**THE TASK**
Pick out and copy every line below that has the word "sfguide".

**RECORD EXTRACTS**
※ ※ ※

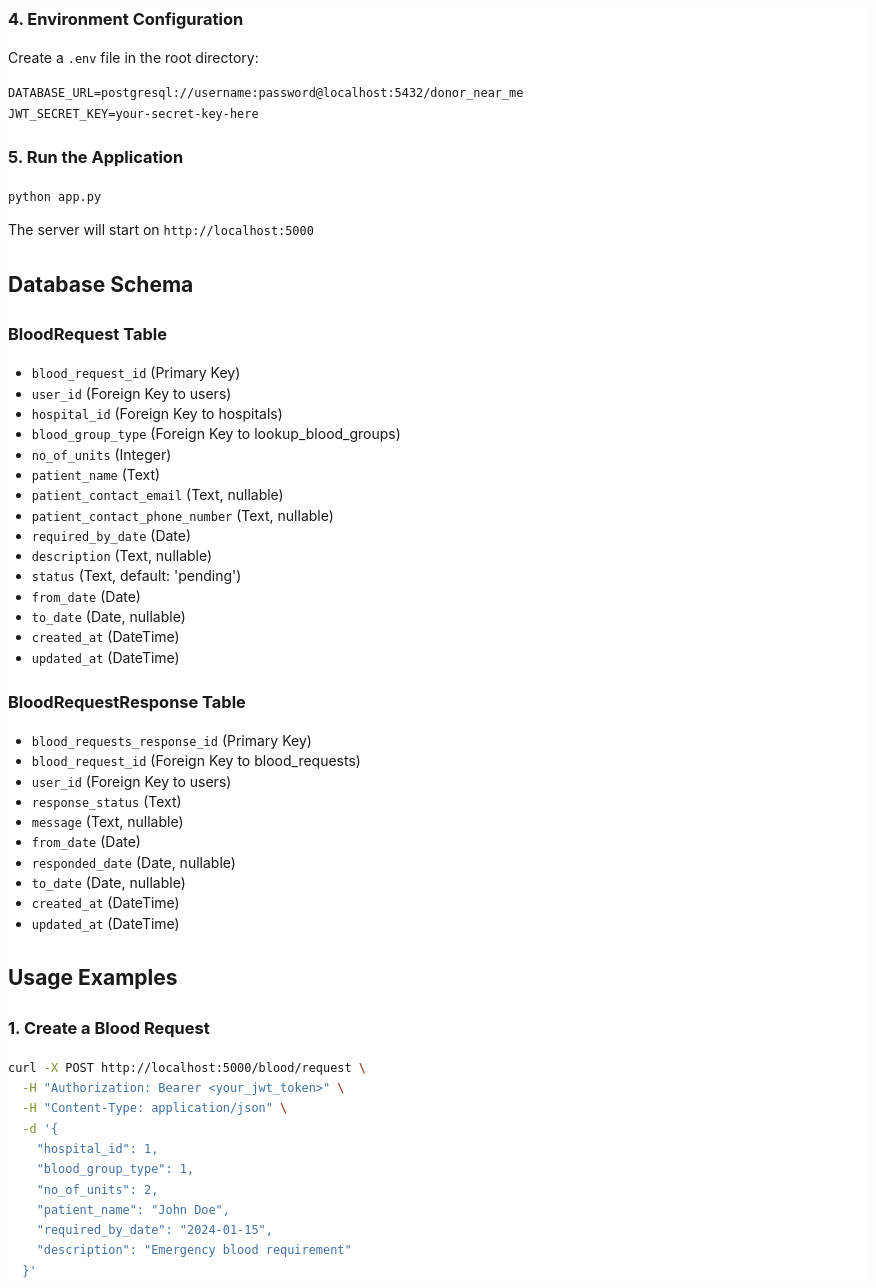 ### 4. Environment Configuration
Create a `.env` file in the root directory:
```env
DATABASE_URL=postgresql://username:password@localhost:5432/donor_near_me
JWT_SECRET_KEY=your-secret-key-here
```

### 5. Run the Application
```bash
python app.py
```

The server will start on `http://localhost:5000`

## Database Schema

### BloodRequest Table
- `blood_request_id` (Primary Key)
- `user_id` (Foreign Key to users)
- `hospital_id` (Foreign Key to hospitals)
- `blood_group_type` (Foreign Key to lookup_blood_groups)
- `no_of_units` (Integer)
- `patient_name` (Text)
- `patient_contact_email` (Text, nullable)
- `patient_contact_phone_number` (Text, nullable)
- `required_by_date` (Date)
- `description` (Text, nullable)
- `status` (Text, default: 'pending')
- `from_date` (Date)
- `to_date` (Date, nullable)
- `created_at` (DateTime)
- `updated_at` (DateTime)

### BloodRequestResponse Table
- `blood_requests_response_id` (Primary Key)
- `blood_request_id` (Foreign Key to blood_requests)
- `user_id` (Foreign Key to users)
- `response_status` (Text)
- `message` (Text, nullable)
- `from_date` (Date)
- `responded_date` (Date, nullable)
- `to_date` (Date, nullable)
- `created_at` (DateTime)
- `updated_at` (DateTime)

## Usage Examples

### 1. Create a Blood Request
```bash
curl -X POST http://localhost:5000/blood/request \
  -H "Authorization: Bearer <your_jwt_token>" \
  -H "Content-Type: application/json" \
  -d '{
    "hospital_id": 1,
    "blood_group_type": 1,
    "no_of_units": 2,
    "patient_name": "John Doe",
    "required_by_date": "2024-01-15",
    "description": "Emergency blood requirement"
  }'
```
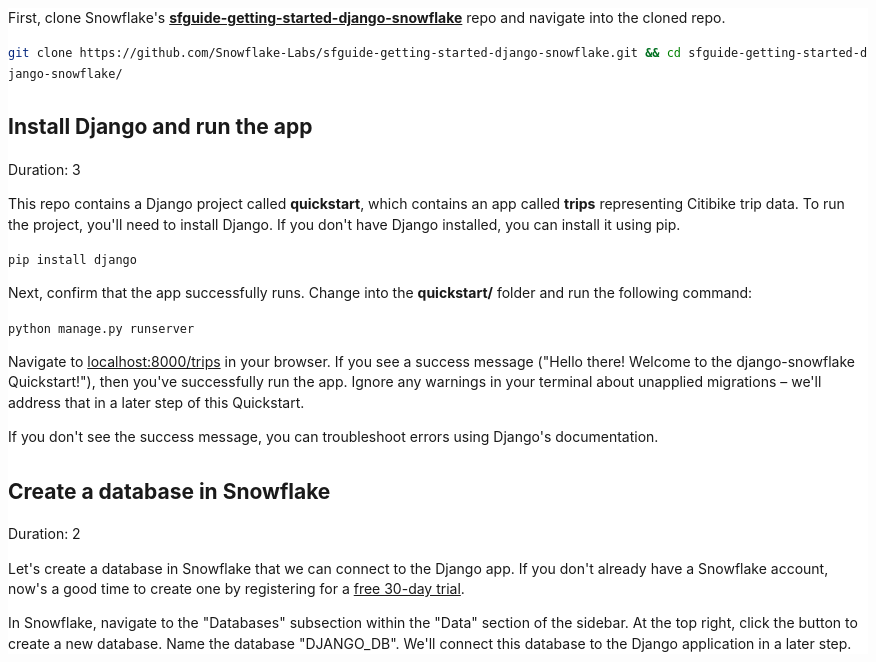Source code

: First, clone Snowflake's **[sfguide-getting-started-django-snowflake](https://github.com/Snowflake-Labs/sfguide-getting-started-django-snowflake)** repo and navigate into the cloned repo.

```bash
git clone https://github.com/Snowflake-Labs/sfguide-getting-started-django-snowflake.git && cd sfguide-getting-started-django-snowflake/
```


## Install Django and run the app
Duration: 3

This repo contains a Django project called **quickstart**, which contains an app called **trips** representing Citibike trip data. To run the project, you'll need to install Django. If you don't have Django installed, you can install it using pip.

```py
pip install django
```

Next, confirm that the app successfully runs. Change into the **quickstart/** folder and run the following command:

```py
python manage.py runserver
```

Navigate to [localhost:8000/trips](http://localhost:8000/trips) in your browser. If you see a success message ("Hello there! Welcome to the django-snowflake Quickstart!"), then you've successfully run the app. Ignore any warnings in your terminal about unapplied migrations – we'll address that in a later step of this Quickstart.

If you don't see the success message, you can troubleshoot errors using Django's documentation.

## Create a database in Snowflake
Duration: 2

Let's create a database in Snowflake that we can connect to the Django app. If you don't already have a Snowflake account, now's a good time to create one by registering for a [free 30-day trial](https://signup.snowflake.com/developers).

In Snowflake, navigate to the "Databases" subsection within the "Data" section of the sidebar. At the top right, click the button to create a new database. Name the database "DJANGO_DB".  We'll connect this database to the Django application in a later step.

※ ※ ※

**RESULT**
: First, clone Snowflake's **[sfguide-getting-started-django-snowflake](https://github.com/Snowflake-Labs/sfguide-getting-started-django-snowflake)** repo and navigate into the cloned repo.
git clone https://github.com/Snowflake-Labs/sfguide-getting-started-django-snowflake.git && cd sfguide-getting-started-django-snowflake/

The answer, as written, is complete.